5. Concluding Remarks In conclusion, culture media was improved for rGILCC1 laccase production in Pichia pastoris [500 mL Erlenmeyer flask containing 150 mL culture media, 10% (v/v) inoculum, 1.0 mM CuSO4, 30 gL−1 glucose, 5 mM NH4SO4, 10 gL−1 peptone, and 5 gL−1 yeast extract for 168 h, at 30°C and 180 rpm] with a laccase activity of 4.7 ± 0.4 UL−1. This represents a 36.08-fold increase compared with our previous work. Functionality was identified from enzyme obtained from concentrate through zymogram gel. Additionally, stability at different temperatures increased to a range between 10 and 60°C. Also, at 70°C the enzyme retained 50% residual activity. Moreover, pH stability was observed between 2 and 11 with over 70% residual activity. Apparent kinetic parameters obtained by recombinant laccase demonstrated its affinity for ABTS substrate, as was reported in previous work with molecular docking analysis, and its catalytic efficiency [19], supporting what has been described for other laccases.
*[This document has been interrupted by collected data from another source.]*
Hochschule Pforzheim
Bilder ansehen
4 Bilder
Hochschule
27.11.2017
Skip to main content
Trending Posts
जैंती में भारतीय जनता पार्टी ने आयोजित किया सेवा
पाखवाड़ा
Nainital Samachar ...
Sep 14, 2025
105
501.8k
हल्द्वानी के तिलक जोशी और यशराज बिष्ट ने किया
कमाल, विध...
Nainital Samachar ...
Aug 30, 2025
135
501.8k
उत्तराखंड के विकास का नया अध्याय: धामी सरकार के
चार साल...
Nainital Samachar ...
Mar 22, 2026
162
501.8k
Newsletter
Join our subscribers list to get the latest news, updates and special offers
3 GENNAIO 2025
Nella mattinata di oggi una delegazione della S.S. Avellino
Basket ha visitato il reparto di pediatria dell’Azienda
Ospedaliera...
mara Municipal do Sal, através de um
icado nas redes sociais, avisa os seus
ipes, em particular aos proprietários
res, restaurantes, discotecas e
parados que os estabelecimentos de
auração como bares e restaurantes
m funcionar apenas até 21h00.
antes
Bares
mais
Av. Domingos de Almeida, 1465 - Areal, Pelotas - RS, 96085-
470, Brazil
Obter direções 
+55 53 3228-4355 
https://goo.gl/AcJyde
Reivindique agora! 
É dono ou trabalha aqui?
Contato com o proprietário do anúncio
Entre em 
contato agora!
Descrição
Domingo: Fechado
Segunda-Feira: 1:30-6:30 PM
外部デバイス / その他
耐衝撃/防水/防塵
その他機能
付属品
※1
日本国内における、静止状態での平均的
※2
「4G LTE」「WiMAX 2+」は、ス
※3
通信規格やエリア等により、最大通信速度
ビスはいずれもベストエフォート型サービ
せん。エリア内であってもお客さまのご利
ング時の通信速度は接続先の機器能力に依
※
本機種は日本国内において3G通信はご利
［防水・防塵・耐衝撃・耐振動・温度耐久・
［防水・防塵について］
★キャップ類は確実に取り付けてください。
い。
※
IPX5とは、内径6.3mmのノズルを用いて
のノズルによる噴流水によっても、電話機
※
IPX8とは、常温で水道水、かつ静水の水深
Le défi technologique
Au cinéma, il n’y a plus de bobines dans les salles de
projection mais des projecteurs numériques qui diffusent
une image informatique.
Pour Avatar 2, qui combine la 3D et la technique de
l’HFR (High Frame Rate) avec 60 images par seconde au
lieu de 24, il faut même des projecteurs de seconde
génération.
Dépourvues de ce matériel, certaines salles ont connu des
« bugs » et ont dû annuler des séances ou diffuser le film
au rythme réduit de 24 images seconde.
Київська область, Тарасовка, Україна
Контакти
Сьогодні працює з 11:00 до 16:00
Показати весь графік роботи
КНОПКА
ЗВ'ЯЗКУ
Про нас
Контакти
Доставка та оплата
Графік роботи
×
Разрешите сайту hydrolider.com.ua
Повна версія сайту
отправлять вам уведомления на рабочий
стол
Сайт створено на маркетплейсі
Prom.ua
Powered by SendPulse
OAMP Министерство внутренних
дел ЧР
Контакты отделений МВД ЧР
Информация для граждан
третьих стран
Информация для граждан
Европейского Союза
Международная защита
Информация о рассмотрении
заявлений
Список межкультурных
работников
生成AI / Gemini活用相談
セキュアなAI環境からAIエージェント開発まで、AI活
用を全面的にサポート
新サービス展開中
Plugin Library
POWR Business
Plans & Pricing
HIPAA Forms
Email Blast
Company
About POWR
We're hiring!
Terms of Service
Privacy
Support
Additionally, it is important to note that characterization was performed from concentrated supernatant instead of pure enzyme, since the objective of this group with this and other laccases is to pave the way for liquid residue and contaminated solid treatment. Working for these purposes with pure enzyme is considerably expensive, making it unsustainable. rGILCC1 laccase can be a promising enzyme for various industries and multiple purposes due to its broad temperature and pH stability. Our next challenge is to increase culture media volume (process scale-up) in addition to augment enzyme activity, since its activity is still considered low.